Women are making some strides. According to a 2005 Catalyst Census of Women Board Directors of the Fortune 500, women held 14.7 percent of all Fortune 500 board seats, up from 13.6 percent in 2003 and 9.6 percent in 1995. But even that isn't such a rosy picture.
Catalyst has created a pyramid showing women's representation in the workforce. At the bottom is the general percentage of women in today's workforce: 46.4 percent. Next is the percentage of women in management, professional and related occupations: 50.6 percent. The Fortune 500 female corporate officers: 16.4 percent. Fortune 500 board seats occupied by women: 14.7 percent. Fortune 500 highest titles: 9.4 percent. Fortune 500 top earners: 6.4 percent. And finally, the Fortune 500 female chief executives: 1.6 percent.
Talk about lonely at the top.
Companies used to say that women weren't at the top because they didn't have the right experience or hadn't been "in the workforce long enough," Lang said. "They don't say that anymore. They recognize women have been in the workplace for a long time. They know this is about environmental and cultural barriers to women in the workplace. That doesn't mean it's easy to make change, but they understand that the workplace hasn't changed.

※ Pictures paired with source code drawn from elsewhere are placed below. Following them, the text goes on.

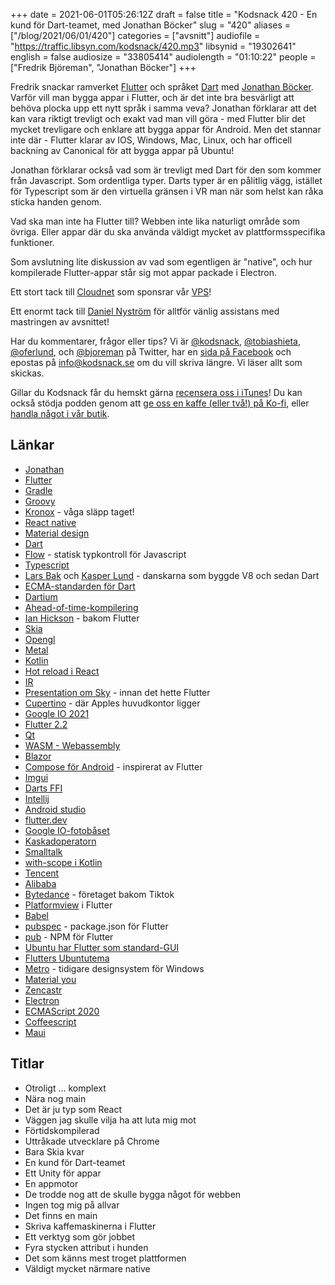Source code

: +++
date = 2021-06-01T05:26:12Z
draft = false
title = "Kodsnack 420 - En kund för Dart-teamet, med Jonathan Böcker"
slug = "420"
aliases = ["/blog/2021/06/01/420"]
categories = ["avsnitt"]
audiofile = "https://traffic.libsyn.com/kodsnack/420.mp3"
libsynid = "19302641"
english = false
audiosize = "33805414"
audiolength = "01:10:22"
people = ["Fredrik Björeman", "Jonathan Böcker"]
+++

Fredrik snackar ramverket [Flutter](https://en.wikipedia.org/wiki/Flutter_%28software%29) och språket [Dart](https://en.wikipedia.org/wiki/Dart_%28programming_language%29) med [Jonathan Böcker](https://github.com/Schwusch/). Varför vill man bygga appar i Flutter, och är det inte bra besvärligt att behöva plocka upp ett nytt språk i samma veva? Jonathan förklarar att det kan vara riktigt trevligt och exakt vad man vill göra - med Flutter blir det mycket trevligare och enklare att bygga appar för Android. Men det stannar inte där - Flutter klarar av IOS, Windows, Mac, Linux, och har officell backning av Canonical för att bygga appar på Ubuntu!

Jonathan förklarar också vad som är trevligt med Dart för den som kommer från Javascript. Som ordentliga typer. Darts typer är en pålitlig vägg, istället för Typescript som är den virtuella gränsen i VR man när som helst kan råka sticka handen genom.

Vad ska man inte ha Flutter till? Webben inte lika naturligt område som övriga. Eller appar där du ska använda väldigt mycket av plattformsspecifika funktioner.

Som avslutning lite diskussion av vad som egentligen är "native", och hur kompilerade Flutter-appar står sig mot appar packade i Electron.

Ett stort tack till [Cloudnet](https://www.cloudnet.se) som sponsrar vår [VPS](https://en.wikipedia.org/wiki/Virtual_private_server)!

Ett enormt tack till [Daniel Nyström](https://www.facebook.com/TONITIUSMEDIA) för alltför vänlig assistans med mastringen av avsnittet! 

Har du kommentarer, frågor eller tips? Vi är [@kodsnack](https://www.twitter.com/kodsnack), [@tobiashieta](https://www.twitter.com/tobiashieta), [@oferlund](https://www.twitter.com/oferlund), och [@bjoreman](https://www.twitter.com/bjoreman) på Twitter, har en [sida på Facebook](https://www.facebook.com/kodsnack) och epostas på [info@kodsnack.se](mailto:info@kodsnack.se) om du vill skriva längre. Vi läser allt som skickas.

Gillar du Kodsnack får du hemskt gärna [recensera oss i iTunes](https://itunes.apple.com/se/podcast/kodsnack/id561631498?l=en)! Du kan också stödja podden genom att <a href="https://ko-fi.com/kodsnack" rel="payment">ge oss en kaffe (eller två!) på Ko-fi</a>, eller [handla något i vår butik](https://shop.spreadshirt.se/kodsnack/).

## Länkar ##
* [Jonathan](https://github.com/Schwusch/)
* [Flutter](https://en.wikipedia.org/wiki/Flutter_%28software%29)
* [Gradle](https://en.wikipedia.org/wiki/Gradle)
* [Groovy](https://en.wikipedia.org/wiki/Apache_Groovy)
* [Kronox](https://kronox.se/) - våga släpp taget!
* [React native](https://en.wikipedia.org/wiki/React_Native)
* [Material design](https://en.wikipedia.org/wiki/Material_Design)
* [Dart](https://en.wikipedia.org/wiki/Dart_%28programming_language%29)
* [Flow](https://flow.org/) - statisk typkontroll för Javascript
* [Typescript](https://en.wikipedia.org/wiki/TypeScript)
* [Lars Bak](https://en.wikipedia.org/wiki/Lars_Bak_%28computer_programmer%29) och [Kasper Lund](https://vimeo.com/10719362) - danskarna som byggde V8 och sedan Dart
* [ECMA-standarden för Dart](https://www.ecma-international.org/publications-and-standards/standards/ecma-408/)
* [Dartium](https://google.fandom.com/wiki/Dartium)
* [Ahead-of-time-kompilering](https://en.wikipedia.org/wiki/Ahead-of-time_compilation)
* [Ian Hickson](https://github.com/Hixie) - bakom Flutter
* [Skia](https://skia.org/)
* [Opengl](https://en.wikipedia.org/wiki/OpenGL)
* [Metal](https://en.wikipedia.org/wiki/Metal_%28API%29)
* [Kotlin](https://en.wikipedia.org/wiki/Kotlin_%28programming_language%29)
* [Hot reload i React](https://github.com/gaearon/react-hot-loader)
* [IR](https://en.wikipedia.org/wiki/Intermediate_representation)
* [Presentation om Sky](https://www.youtube.com/watch?v=PnIWl33YMwA) - innan det hette Flutter
* [Cupertino](https://en.wikipedia.org/wiki/Cupertino,_California) - där Apples huvudkontor ligger
* [Google IO 2021](https://events.google.com/io/?lng=en)
* [Flutter 2.2](https://medium.com/flutter/announcing-flutter-2-2-at-google-i-o-2021-92f0fcbd7ef9)
* [Qt](https://en.wikipedia.org/wiki/Qt_%28software%29)
* [WASM - Webassembly](https://en.wikipedia.org/w/index.php?search=WebAssembly&title=Special%3ASearch&profile=advanced&fulltext=1&ns0=1)
* [Blazor](https://en.wikipedia.org/wiki/Blazor)
* [Compose för Android](https://developer.android.com/jetpack/compose) - inspirerat av Flutter
* [Imgui](https://github.com/ocornut/imgui)
* [Darts FFI](https://dart.dev/guides/libraries/c-interop)
* [Intellij](https://www.jetbrains.com/idea/)
* [Android studio](https://developer.android.com/studio)
* [flutter.dev](https://flutter.dev/)
* [Google IO-fotobåset](https://photobooth.flutter.dev/#/)
* [Kaskadoperatorn](https://www.w3adda.com/dart-tutorial/dart-cascade-notation)
* [Smalltalk](https://en.wikipedia.org/wiki/Smalltalk)
* [with-scope i Kotlin](https://kotlinlang.org/docs/scope-functions.html)
* [Tencent](https://en.wikipedia.org/wiki/Tencent)
* [Alibaba](https://en.wikipedia.org/wiki/Alibaba_Group)
* [Bytedance](https://en.wikipedia.org/wiki/ByteDance) - företaget bakom Tiktok
* [Platformview](https://api.flutter.dev/javadoc/io/flutter/plugin/platform/PlatformView.html) i Flutter
* [Babel](https://babeljs.io/)
* [pubspec](https://dart.dev/tools/pub/pubspec) - package.json för Flutter
* [pub](https://pub.dev/) - NPM för Flutter
* [Ubuntu har Flutter som standard-GUI](https://www.omgubuntu.co.uk/2021/03/ubuntu-building-apps-with-flutter-in-future)
* [Flutters Ubuntutema](https://pub.dev/packages/yaru)
* [Metro](https://en.wikipedia.org/wiki/Metro_%28design_language%29) - tidigare designsystem för Windows
* [Material you](https://material.io/blog/announcing-material-you)
* [Zencastr](https://zencastr.com/)
* [Electron](https://en.wikipedia.org/wiki/Electron_%28software_framework%29)
* [ECMAScript 2020](https://auth0.com/blog/javascript-whats-new-es2020/)
* [Coffeescript](https://en.wikipedia.org/wiki/CoffeeScript)
* [Maui](https://devblogs.microsoft.com/dotnet/introducing-net-multi-platform-app-ui/)

## Titlar ##
* Otroligt … komplext
* Nära nog main
* Det är ju typ som React
* Väggen jag skulle vilja ha att luta mig mot
* Förtidskompilerad
* Uttråkade utvecklare på Chrome
* Bara Skia kvar
* En kund för Dart-teamet
* Ett Unity för appar
* En appmotor
* De trodde nog att de skulle bygga något för webben
* Ingen tog mig på allvar
* Det finns en main
* Skriva kaffemaskinerna i Flutter
* Ett verktyg som gör jobbet
* Fyra stycken attribut i hunden
* Det som känns mest troget plattformen
* Väldigt mycket närmare native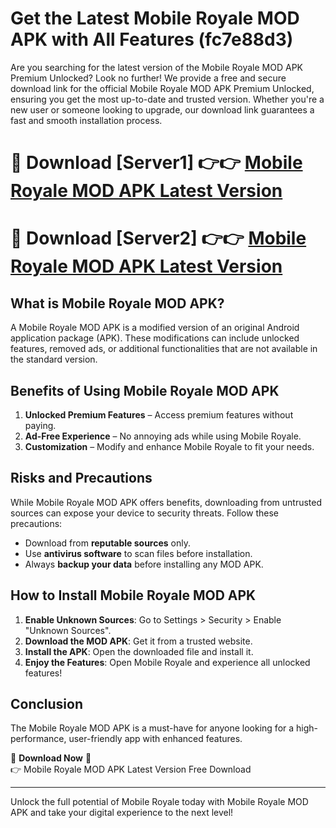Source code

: # Get the Latest Mobile Royale MOD APK with All Features (fc7e88d3)

Are you searching for the latest version of the Mobile Royale MOD APK Premium Unlocked? Look no further! We provide a free and secure download link for the official Mobile Royale MOD APK Premium Unlocked, ensuring you get the most up-to-date and trusted version. Whether you're a new user or someone looking to upgrade, our download link guarantees a fast and smooth installation process.

# 🔴 Download [Server1] 👉👉 [Mobile Royale MOD APK Latest Version](https://mediafire-download.s3.amazonaws.com/Start-Download/Upload/950/750/650/File/index.html) 
# 🔴 Download [Server2] 👉👉 [Mobile Royale MOD APK Latest Version](https://mediafire-download.s3.amazonaws.com/Start-Download/Upload/950/750/650/File/index.html) 

## What is Mobile Royale MOD APK?  
A Mobile Royale MOD APK is a modified version of an original Android application package (APK). These modifications can include unlocked features, removed ads, or additional functionalities that are not available in the standard version.

## Benefits of Using Mobile Royale MOD APK  
1. **Unlocked Premium Features** – Access premium features without paying.  
2. **Ad-Free Experience** – No annoying ads while using Mobile Royale.  
3. **Customization** – Modify and enhance Mobile Royale to fit your needs.

## Risks and Precautions  
While Mobile Royale MOD APK offers benefits, downloading from untrusted sources can expose your device to security threats. Follow these precautions:  
* Download from **reputable sources** only.  
* Use **antivirus software** to scan files before installation.  
* Always **backup your data** before installing any MOD APK.

## How to Install Mobile Royale MOD APK  
1. **Enable Unknown Sources**: Go to Settings > Security > Enable "Unknown Sources".  
2. **Download the MOD APK**: Get it from a trusted website.  
3. **Install the APK**: Open the downloaded file and install it.  
4. **Enjoy the Features**: Open Mobile Royale and experience all unlocked features!

## Conclusion  
The Mobile Royale MOD APK is a must-have for anyone looking for a high-performance, user-friendly app with enhanced features.  

🔽 **Download Now** 🔽  
👉 Mobile Royale MOD APK Latest Version Free Download

---

Unlock the full potential of Mobile Royale today with Mobile Royale MOD APK and take your digital experience to the next level!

And that the attitude toward executive women hasn't changed."
Rebecca Shambaugh, president and chief executive of Shambaugh Leadership, a consulting firm, thinks women sometimes keep themselves down. As I wrote in an earlier column, she thinks there is not necessarily a glass ceiling, but sometimes a sticky floor. "It's the fear of the unknown, the fear of getting out of the comfort zone," she said. "They don't test those assumptions or ask higher-ups how they do it."
However, she sees more women filling that vacuum -- just not so much in the Fortune 500. Rather, women are leading smaller firms or their own organizations. There were 6.5 million women-owned businesses in 2002, up 20 percent from 1997, according to U.S. Census figures released last year.
And if companies start listening to their boards and shareholders, perhaps they will work even harder to put more women in leadership positions. "In order to bring diversity and fresh viewpoints, companies need to bring those people to the table," Gwin said. "The public and shareholders are demanding diversity. . . . The demands have grown every year that I have been here to see more diversity at the corporate officer level."